Would you set down the data that follows, word for word, without any pictures?

*** Opening DATASET CONTENT ***

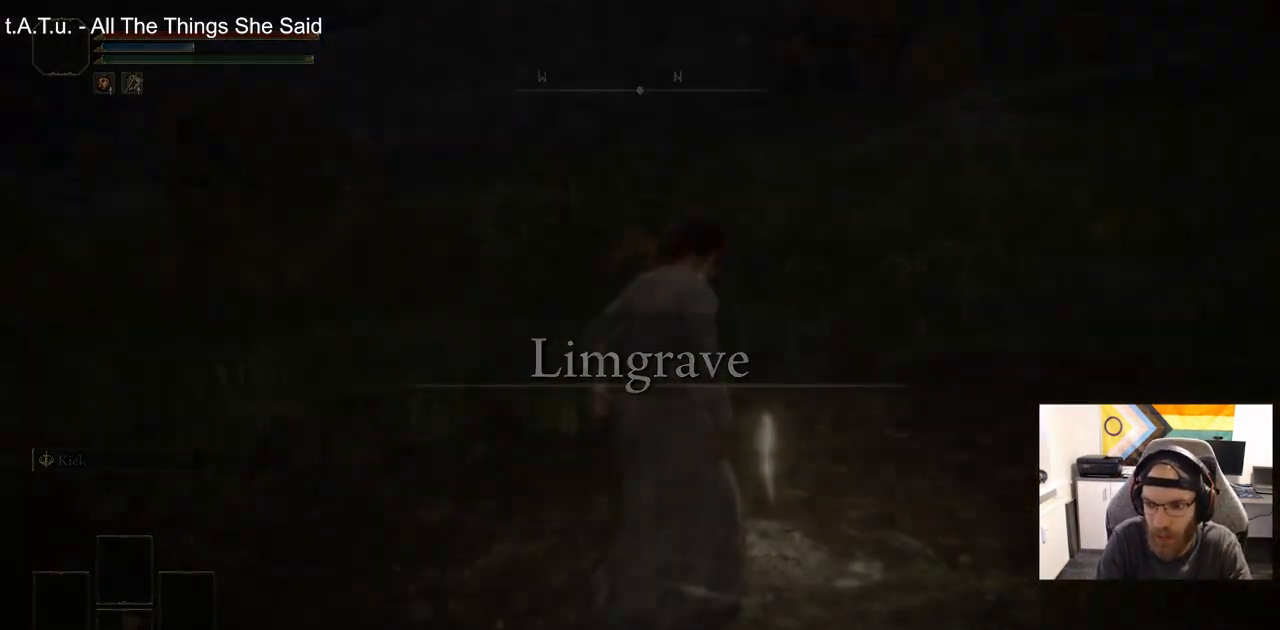
{"buttons": [], "left_stick": "center", "right_stick": "center", "events": [[333, "left_stick", "center"]]}
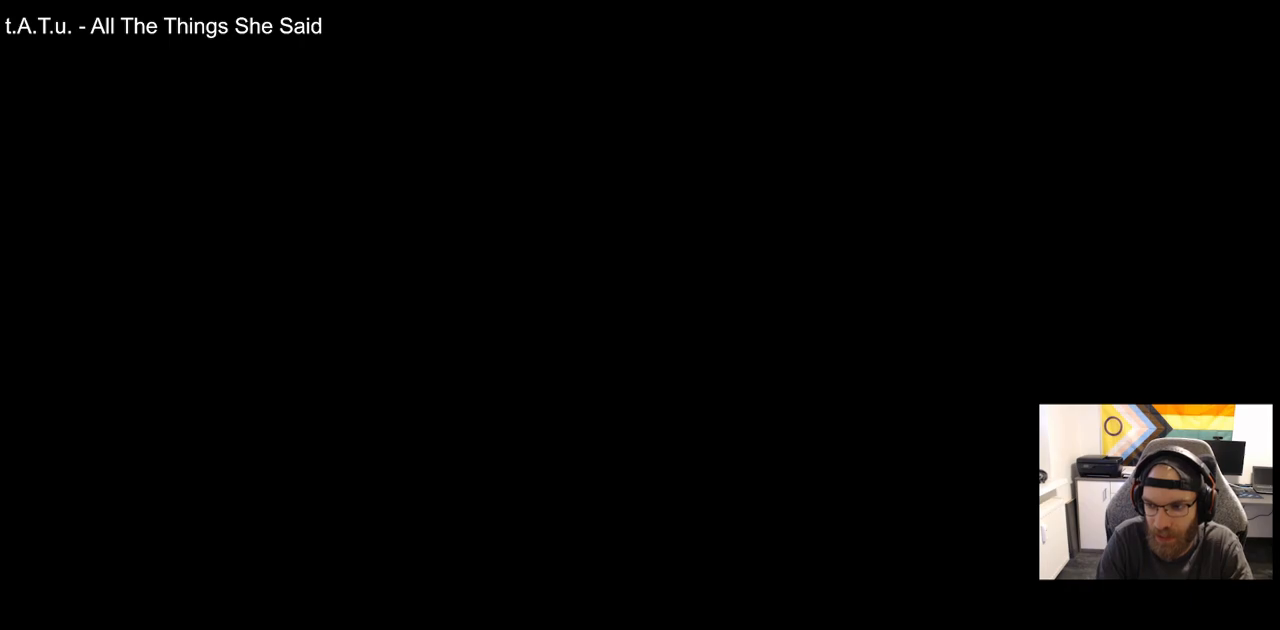
{"buttons": [], "left_stick": "center", "right_stick": "center", "events": []}
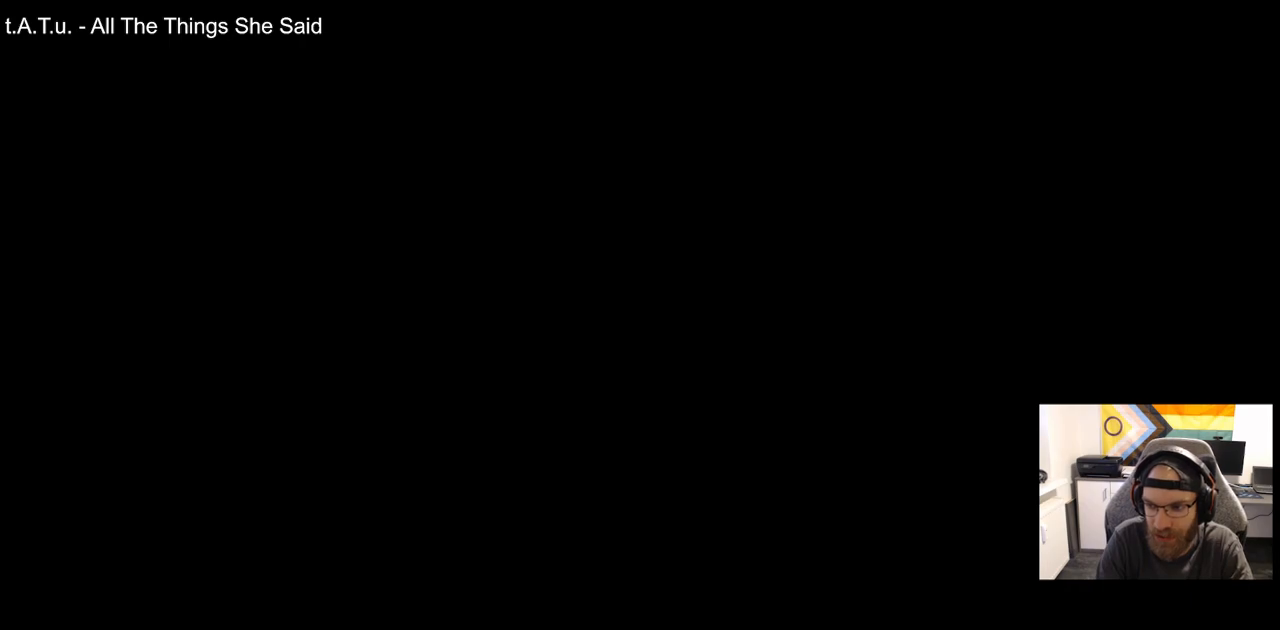
{"buttons": [], "left_stick": "center", "right_stick": "center", "events": []}
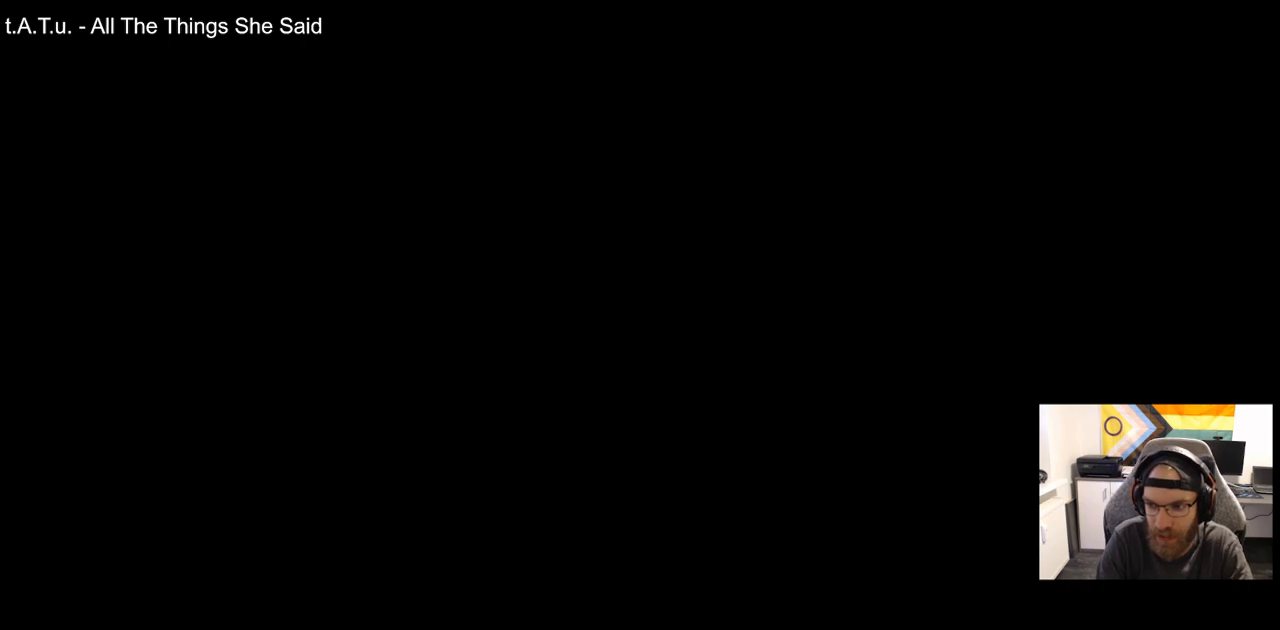
{"buttons": [], "left_stick": "center", "right_stick": "center", "events": []}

*** Closing DATASET CONTENT ***

# SOLUTION
{"buttons": [], "left_stick": "center", "right_stick": "center", "events": [[333, "left_stick", "center"]]}
{"buttons": [], "left_stick": "center", "right_stick": "center", "events": []}
{"buttons": [], "left_stick": "center", "right_stick": "center", "events": []}
{"buttons": [], "left_stick": "center", "right_stick": "center", "events": []}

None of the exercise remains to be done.